** Opening Supplied records block **

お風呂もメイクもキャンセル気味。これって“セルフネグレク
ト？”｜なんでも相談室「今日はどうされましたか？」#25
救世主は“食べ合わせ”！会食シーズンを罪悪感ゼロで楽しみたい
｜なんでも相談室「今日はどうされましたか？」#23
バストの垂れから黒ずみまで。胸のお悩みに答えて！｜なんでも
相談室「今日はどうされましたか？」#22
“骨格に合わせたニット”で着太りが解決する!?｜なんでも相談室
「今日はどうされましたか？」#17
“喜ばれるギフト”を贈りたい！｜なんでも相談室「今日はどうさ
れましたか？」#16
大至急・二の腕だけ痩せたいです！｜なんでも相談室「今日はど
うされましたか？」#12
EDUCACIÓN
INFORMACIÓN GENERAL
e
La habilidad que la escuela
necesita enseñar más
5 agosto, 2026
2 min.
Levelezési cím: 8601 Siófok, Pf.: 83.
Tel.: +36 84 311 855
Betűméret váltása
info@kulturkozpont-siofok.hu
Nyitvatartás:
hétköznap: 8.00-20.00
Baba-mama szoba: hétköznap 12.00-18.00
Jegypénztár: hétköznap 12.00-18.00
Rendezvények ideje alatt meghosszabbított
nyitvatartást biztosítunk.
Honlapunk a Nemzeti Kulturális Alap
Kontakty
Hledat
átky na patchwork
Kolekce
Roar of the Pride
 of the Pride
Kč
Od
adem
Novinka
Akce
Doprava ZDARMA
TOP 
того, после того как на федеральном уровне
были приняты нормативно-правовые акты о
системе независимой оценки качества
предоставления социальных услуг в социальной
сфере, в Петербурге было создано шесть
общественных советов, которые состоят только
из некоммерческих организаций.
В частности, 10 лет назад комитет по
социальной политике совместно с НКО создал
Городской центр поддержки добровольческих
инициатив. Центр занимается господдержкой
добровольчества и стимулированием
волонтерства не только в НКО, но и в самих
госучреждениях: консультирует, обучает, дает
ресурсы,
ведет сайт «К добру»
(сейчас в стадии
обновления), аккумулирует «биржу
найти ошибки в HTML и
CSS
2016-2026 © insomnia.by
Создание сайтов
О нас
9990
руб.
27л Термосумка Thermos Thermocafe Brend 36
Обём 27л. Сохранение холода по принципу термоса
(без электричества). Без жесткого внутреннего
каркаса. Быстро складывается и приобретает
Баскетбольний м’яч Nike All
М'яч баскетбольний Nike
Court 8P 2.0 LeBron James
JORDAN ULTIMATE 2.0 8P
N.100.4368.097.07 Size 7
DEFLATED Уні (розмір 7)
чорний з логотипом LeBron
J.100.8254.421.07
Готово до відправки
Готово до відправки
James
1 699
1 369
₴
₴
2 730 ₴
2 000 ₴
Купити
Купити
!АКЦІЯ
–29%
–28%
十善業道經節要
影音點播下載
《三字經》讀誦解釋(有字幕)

** Closing Supplied records block **

▶ **Assignment**: Can you rewrite the records from their start through the line containing "были приняты нормативно-правовые акты о", substituting "Nové" for "Novinka" and changing nothing else?

▶ **Reply**:
お風呂もメイクもキャンセル気味。これって“セルフネグレク
ト？”｜なんでも相談室「今日はどうされましたか？」#25
救世主は“食べ合わせ”！会食シーズンを罪悪感ゼロで楽しみたい
｜なんでも相談室「今日はどうされましたか？」#23
バストの垂れから黒ずみまで。胸のお悩みに答えて！｜なんでも
相談室「今日はどうされましたか？」#22
“骨格に合わせたニット”で着太りが解決する!?｜なんでも相談室
「今日はどうされましたか？」#17
“喜ばれるギフト”を贈りたい！｜なんでも相談室「今日はどうさ
れましたか？」#16
大至急・二の腕だけ痩せたいです！｜なんでも相談室「今日はど
うされましたか？」#12
EDUCACIÓN
INFORMACIÓN GENERAL
e
La habilidad que la escuela
necesita enseñar más
5 agosto, 2026
2 min.
Levelezési cím: 8601 Siófok, Pf.: 83.
Tel.: +36 84 311 855
Betűméret váltása
info@kulturkozpont-siofok.hu
Nyitvatartás:
hétköznap: 8.00-20.00
Baba-mama szoba: hétköznap 12.00-18.00
Jegypénztár: hétköznap 12.00-18.00
Rendezvények ideje alatt meghosszabbított
nyitvatartást biztosítunk.
Honlapunk a Nemzeti Kulturális Alap
Kontakty
Hledat
átky na patchwork
Kolekce
Roar of the Pride
 of the Pride
Kč
Od
adem
Nové
Akce
Doprava ZDARMA
TOP 
того, после того как на федеральном уровне
были приняты нормативно-правовые акты о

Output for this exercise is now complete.